== Task statement ==
Even the shortest line counts, so transcribe all the data exactly.

(Data items)
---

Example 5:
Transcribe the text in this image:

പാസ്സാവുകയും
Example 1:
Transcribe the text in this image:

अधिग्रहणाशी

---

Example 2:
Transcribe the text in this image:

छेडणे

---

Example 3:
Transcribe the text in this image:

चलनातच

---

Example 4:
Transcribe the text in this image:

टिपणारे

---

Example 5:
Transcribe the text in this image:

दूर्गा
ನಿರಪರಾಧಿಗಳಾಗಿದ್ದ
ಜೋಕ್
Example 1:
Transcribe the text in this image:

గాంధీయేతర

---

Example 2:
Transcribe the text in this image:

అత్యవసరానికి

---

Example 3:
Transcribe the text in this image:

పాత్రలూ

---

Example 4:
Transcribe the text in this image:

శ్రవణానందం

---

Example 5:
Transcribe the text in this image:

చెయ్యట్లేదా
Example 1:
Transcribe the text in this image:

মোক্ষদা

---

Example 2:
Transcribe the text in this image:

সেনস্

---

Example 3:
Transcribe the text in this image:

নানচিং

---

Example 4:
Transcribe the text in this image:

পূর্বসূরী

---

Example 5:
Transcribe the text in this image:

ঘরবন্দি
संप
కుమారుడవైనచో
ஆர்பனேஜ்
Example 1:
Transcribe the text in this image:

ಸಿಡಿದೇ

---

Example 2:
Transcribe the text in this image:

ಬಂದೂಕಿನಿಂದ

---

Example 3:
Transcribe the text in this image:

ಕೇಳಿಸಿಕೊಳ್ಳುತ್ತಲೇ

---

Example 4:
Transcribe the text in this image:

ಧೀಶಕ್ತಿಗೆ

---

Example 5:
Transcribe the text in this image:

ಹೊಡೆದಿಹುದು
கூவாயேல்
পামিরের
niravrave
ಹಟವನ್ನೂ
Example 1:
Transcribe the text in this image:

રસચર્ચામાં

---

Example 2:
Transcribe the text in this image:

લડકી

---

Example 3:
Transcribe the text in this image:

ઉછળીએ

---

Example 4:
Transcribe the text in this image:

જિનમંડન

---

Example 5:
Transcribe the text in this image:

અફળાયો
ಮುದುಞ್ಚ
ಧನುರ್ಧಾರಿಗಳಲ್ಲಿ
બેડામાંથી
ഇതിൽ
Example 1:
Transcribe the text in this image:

== Your solution ==
---

Example 5:
Transcribe the text in this image:

പാസ്സാവുകയും
Example 1:
Transcribe the text in this image:

अधिग्रहणाशी

---

Example 2:
Transcribe the text in this image:

छेडणे

---

Example 3:
Transcribe the text in this image:

चलनातच

---

Example 4:
Transcribe the text in this image:

टिपणारे

---

Example 5:
Transcribe the text in this image:

दूर्गा
ನಿರಪರಾಧಿಗಳಾಗಿದ್ದ
ಜೋಕ್
Example 1:
Transcribe the text in this image:

గాంధీయేతర

---

Example 2:
Transcribe the text in this image:

అత్యవసరానికి

---

Example 3:
Transcribe the text in this image:

పాత్రలూ

---

Example 4:
Transcribe the text in this image:

శ్రవణానందం

---

Example 5:
Transcribe the text in this image:

చెయ్యట్లేదా
Example 1:
Transcribe the text in this image:

মোক্ষদা

---

Example 2:
Transcribe the text in this image:

সেনস্

---

Example 3:
Transcribe the text in this image:

নানচিং

---

Example 4:
Transcribe the text in this image:

পূর্বসূরী

---

Example 5:
Transcribe the text in this image:

ঘরবন্দি
संप
కుమారుడవైనచో
ஆர்பனேஜ்
Example 1:
Transcribe the text in this image:

ಸಿಡಿದೇ

---

Example 2:
Transcribe the text in this image:

ಬಂದೂಕಿನಿಂದ

---

Example 3:
Transcribe the text in this image:

ಕೇಳಿಸಿಕೊಳ್ಳುತ್ತಲೇ

---

Example 4:
Transcribe the text in this image:

ಧೀಶಕ್ತಿಗೆ

---

Example 5:
Transcribe the text in this image:

ಹೊಡೆದಿಹುದು
கூவாயேல்
পামিরের
niravrave
ಹಟವನ್ನೂ
Example 1:
Transcribe the text in this image:

રસચર્ચામાં

---

Example 2:
Transcribe the text in this image:

લડકી

---

Example 3:
Transcribe the text in this image:

ઉછળીએ

---

Example 4:
Transcribe the text in this image:

જિનમંડન

---

Example 5:
Transcribe the text in this image:

અફળાયો
ಮುದುಞ್ಚ
ಧನುರ್ಧಾರಿಗಳಲ್ಲಿ
બેડામાંથી
ഇതിൽ
Example 1:
Transcribe the text in this image:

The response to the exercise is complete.